The Society’s survey was a remarkable project, enlisting Europe-wide – including Russian – surgical evidence. One hundred and fifteen surgeons were contacted, including two in Australia. Sixty nine replies were received, 64 of which were usable though to a variable extent. The Committee’s very detailed findings and influential conclusions were published five years later, in 1888, as a supplement volume to the Society’s Transactions (Clinical Society of London 1888). The report fully endorsed Semon’s view, drawing particularly on animal work carried out by Victor Horsley, one of the committee’s members. Horsley had separately reported the effects of total thyroidectomy on monkeys, concluding that myxoedema was almost certainly due to loss of thyroid function and not to ‘chronic asphyxia’, as the Clinical Society’s report summarised Kocher’s explanation (Horsley 1885). He also observed initial tetanic manifestations post-operatively, no doubt due to unwitting removal or operative ischaemia of the parathyroid glands, whose separate identity and function were still unrecognised. The report’s section on treatment, however, had very little to say, surprisingly making no mention of the possibility of any kind of thyroid replacement therapy despite acknowledging that, four years earlier, Moritz Schiff in Geneva had reported some success in transplanting canine thyroid in thyroidectomised dogs (Schiff 1884). Kocher, too, had by then tried thyroid transplantation in one of his patients and would continue experimenting with this till the end of his life (Tröhler 2010b; 2010c).
Horsley went on to advocate a trial of grafting, specifically sheep’s, thyroid to treat myxoedema and cretinism (Horsley 1890). In June 1890, Bettencourt and Serrano of Lisbon did the experiment, inserting half of a sheep’s thyroid subcutaneously into the infra-mammary region on each side of one of their patients (Bettencourt and Serrano 1890; 1891). They found that the graft worked immediately, before it could have vascularised, and concluded that its effect was likely to have been due to simple absorption of juice from the grafted gland, a conclusion of extraordinary importance. They had observed a rise in temperature within 24 hours – not associated with any features suggesting a postoperative febrile reaction – and, over the course of the one month’s follow-up, the patient’s bloating and weight had decreased, bodily movement and speech had improved, sweating had resumed and there was an almost complete resolution of a preoperative anaemia. These findings, and others describing the benefits, albeit transient, of intravenous injection of thyroid extract in thyroidectomised dogs (Gley 1891; Vessale 1891), added to the growing recognition of the thyroid’s endocrine function (although the word ‘endocrine’ was not used until 1904 (Medvei 1993))

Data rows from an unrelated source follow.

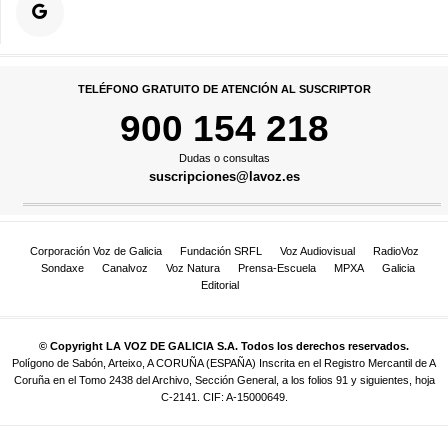
TELÉFONO GRATUITO DE ATENCIÓN AL SUSCRIPTOR
900 154 218
Dudas o consultas
suscripciones@lavoz.es
Corporación Voz de Galicia
Fundación SRFL
Voz Audiovisual
RadioVoz
Sondaxe
Canalvoz
Voz Natura
Prensa-Escuela
MPXA
Galicia
Editorial
© Copyright LA VOZ DE GALICIA S.A. Todos los derechos reservados.
Polígono de Sabón, Arteixo, A CORUÑA (ESPAÑA) Inscrita en el Registro Mercantil de A
Coruña en el Tomo 2438 del Archivo, Sección General, a los folios 91 y siguientes, hoja
C-2141. CIF: A-15000649.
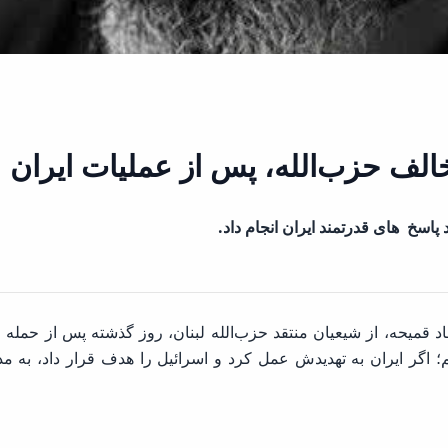
خالف حزب‌الله، پس از عملیات ایران
 پاسخ های قدرتمند ایران انجام داد.
اد قمیحه، از شیعیان منتقد حزب‌الله لبنان، روز گذشته پس از حمله
گر ایران به تهدیدش عمل کرد و اسرائیل را هدف قرار داد، به م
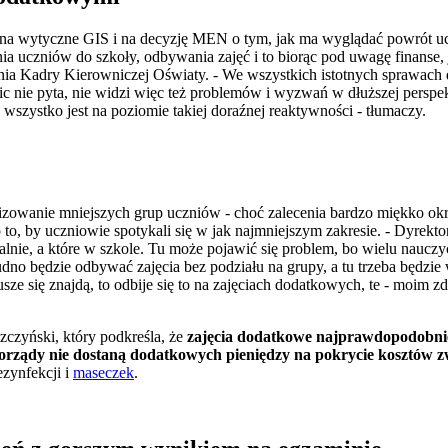
y na wytyczne GIS i na decyzję MEN o tym, jak ma wyglądać powrót 
a uczniów do szkoły, odbywania zajęć i to biorąc pod uwagę finanse
enia Kadry Kierowniczej Oświaty. - We wszystkich istotnych sprawac
ic nie pyta, nie widzi więc też problemów i wyzwań w dłuższej persp
 wszystko jest na poziomie takiej doraźnej reaktywności - tłumaczy.
wanie mniejszych grup uczniów - choć zalecenia bardzo miękko okreś
 to, by uczniowie spotykali się w jak najmniejszym zakresie. - Dyrek
alnie, a które w szkole. Tu może pojawić się problem, bo wielu nauczyc
udno będzie odbywać zajęcia bez podziału na grupy, a tu trzeba będzi
usze się znajdą, to odbije się to na zajęciach dodatkowych, te - moim z
zczyński, który podkreśla, że
zajęcia dodatkowe najprawdopodobniej
morządy nie dostaną dodatkowych pieniędzy na pokrycie kosztów 
zynfekcji i
maseczek
.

In Britain, at a meeting of the Northumberland and Durham Medical Society on 12 February 1891, George Murray, 3 years qualified, having taken advice from Horsley, who had been one of his undergraduate teachers (Paget 1919), presented his idea to treat a case of myxoedema with an extract of sheep’s thyroid given subcutaneously (Murray 1891b). He, too, Medvei (1993) tells us, was ridiculed. While the typed minutes of the meeting contain no trace of ridicule; indeed, to the contrary, what could be interpreted as cautious support, Medvei has sourced a reliable account of one senior member of the Society saying: ‘It would be just as sensible to treat a case of locomotor ataxia with an emulsion of spinal cord’. The medical college at Newcastle refused to help.